Hint: We know the perpendicular from vertex to base of an isosceles triangle will bisect the side. By general knowledge of geometry, the two sides are equal in an isosceles triangle, so the corresponding angles will also be equal. So, in the first statement if we prove it is an isosceles triangle then one statement will be completed. For that measure 2 sides of the triangle and prove them equal. Distance formula: By basic knowledge we can say distance (d) between the points $\left( a,b \right)$, $\left( c,d \right)$ is given by
$d\ =\ \sqrt{{{\left( a-c \right)}^{2}}+{{\left( b-d \right)}^{2}}}$.

Complete step-by-step answer:
Proof for condition: -
In an isosceles triangle 2 sides are equal.

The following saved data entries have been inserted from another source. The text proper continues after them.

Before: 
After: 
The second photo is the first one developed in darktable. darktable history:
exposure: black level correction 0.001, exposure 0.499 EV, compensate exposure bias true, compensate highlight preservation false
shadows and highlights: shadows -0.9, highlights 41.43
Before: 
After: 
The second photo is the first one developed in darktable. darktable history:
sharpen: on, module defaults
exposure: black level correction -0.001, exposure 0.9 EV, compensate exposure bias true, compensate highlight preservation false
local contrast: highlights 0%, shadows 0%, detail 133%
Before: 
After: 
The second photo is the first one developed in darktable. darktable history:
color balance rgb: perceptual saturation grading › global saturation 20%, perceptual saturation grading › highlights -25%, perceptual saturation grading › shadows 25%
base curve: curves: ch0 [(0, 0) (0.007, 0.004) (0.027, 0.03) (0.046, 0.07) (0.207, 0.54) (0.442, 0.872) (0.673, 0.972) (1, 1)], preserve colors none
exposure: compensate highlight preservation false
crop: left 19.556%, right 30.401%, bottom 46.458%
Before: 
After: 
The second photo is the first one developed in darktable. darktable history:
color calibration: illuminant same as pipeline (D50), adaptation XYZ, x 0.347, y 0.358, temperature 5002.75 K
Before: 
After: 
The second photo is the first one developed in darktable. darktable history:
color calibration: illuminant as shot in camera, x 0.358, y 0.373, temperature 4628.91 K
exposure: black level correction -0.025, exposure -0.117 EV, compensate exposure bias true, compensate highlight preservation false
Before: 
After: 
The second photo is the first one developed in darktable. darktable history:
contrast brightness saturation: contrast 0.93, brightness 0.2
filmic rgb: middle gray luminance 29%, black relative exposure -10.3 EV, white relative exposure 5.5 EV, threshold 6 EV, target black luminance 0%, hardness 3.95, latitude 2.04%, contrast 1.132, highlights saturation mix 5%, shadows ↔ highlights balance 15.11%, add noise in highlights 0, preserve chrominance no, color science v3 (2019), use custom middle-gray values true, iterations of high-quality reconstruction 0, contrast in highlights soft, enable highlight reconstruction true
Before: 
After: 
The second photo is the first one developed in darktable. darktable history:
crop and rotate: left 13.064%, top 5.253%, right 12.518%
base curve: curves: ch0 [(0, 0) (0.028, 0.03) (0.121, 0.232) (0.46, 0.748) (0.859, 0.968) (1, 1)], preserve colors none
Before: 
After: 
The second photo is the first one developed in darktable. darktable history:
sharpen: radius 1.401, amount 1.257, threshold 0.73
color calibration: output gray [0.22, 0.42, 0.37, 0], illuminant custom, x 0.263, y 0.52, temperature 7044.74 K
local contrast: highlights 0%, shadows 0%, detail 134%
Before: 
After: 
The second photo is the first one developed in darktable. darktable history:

Let the 2 equal sides be AB, AC.
By corresponding angles of equal condition, we get angle B is equal to angle C.
If AD is perpendicular, we have angle \[ADB={{90}^{\circ }}\] and angle \[ADC={{90}^{\circ }}\].
In triangles ADB and ADC, 2 sides, one is AD and other isosceles triangles are equal and also angle 90 is the same.
So, by SAS axiom we can say,
\[\text{BD=DC}\]
So, perpendicular from vertex to base in an isosceles triangle bisects it.
Here point A is given by co-ordinates \[\left( 1,1 \right)\], B is given by co-ordinates $\left( c\cos \alpha ,c\sin \alpha \right)$, C is given by $\left( c\cos \beta ,c\sin \beta \right)$.
Distance (d) between \[\left( a,b \right)\], \[\left( c,d \right)\] is given by formula.
$d\ =\ \sqrt{{{\left( c-a \right)}^{2}}+{{\left( b-d \right)}^{2}}}$
By applying this to AB we have \[\left( 1,1 \right)\], $\left( c\cos \alpha ,c\sin \alpha \right)$, we get:
$=\ \sqrt{{{\left( 1-c\cos \alpha \right)}^{2}}+{{\left( 1-c\sin \alpha \right)}^{2}}}$
By applying this to AC we have \[\left( 1,1 \right)\], $\left( c\cos \beta ,c\sin \beta \right)$ we get:
$=\ \sqrt{{{\left( 1-c\cos \beta \right)}^{2}}+{{\left( 1-c\sin \beta \right)}^{2}}}$
So, the distance depends on \[\alpha ,\beta \] , so it is not bisecting the line for all \[\alpha ,\beta \].
As we failed to ABC is isosceles so we say that perpendicular from A does not bisect the BC for all angles \[\alpha ,\beta \].
So, statement-1 is false statement-2 is true.
Hence, option (d) is correct.

Note: Be careful while calculating the distance. See, whether it depends on angle or not. If it depends on angle then write false. The statement saying it depends on both angles is very important. Because that statement paves the way for proving that statement 1 is false. Apply the distance formula carefully, because students generally confuse and forget to write the square term.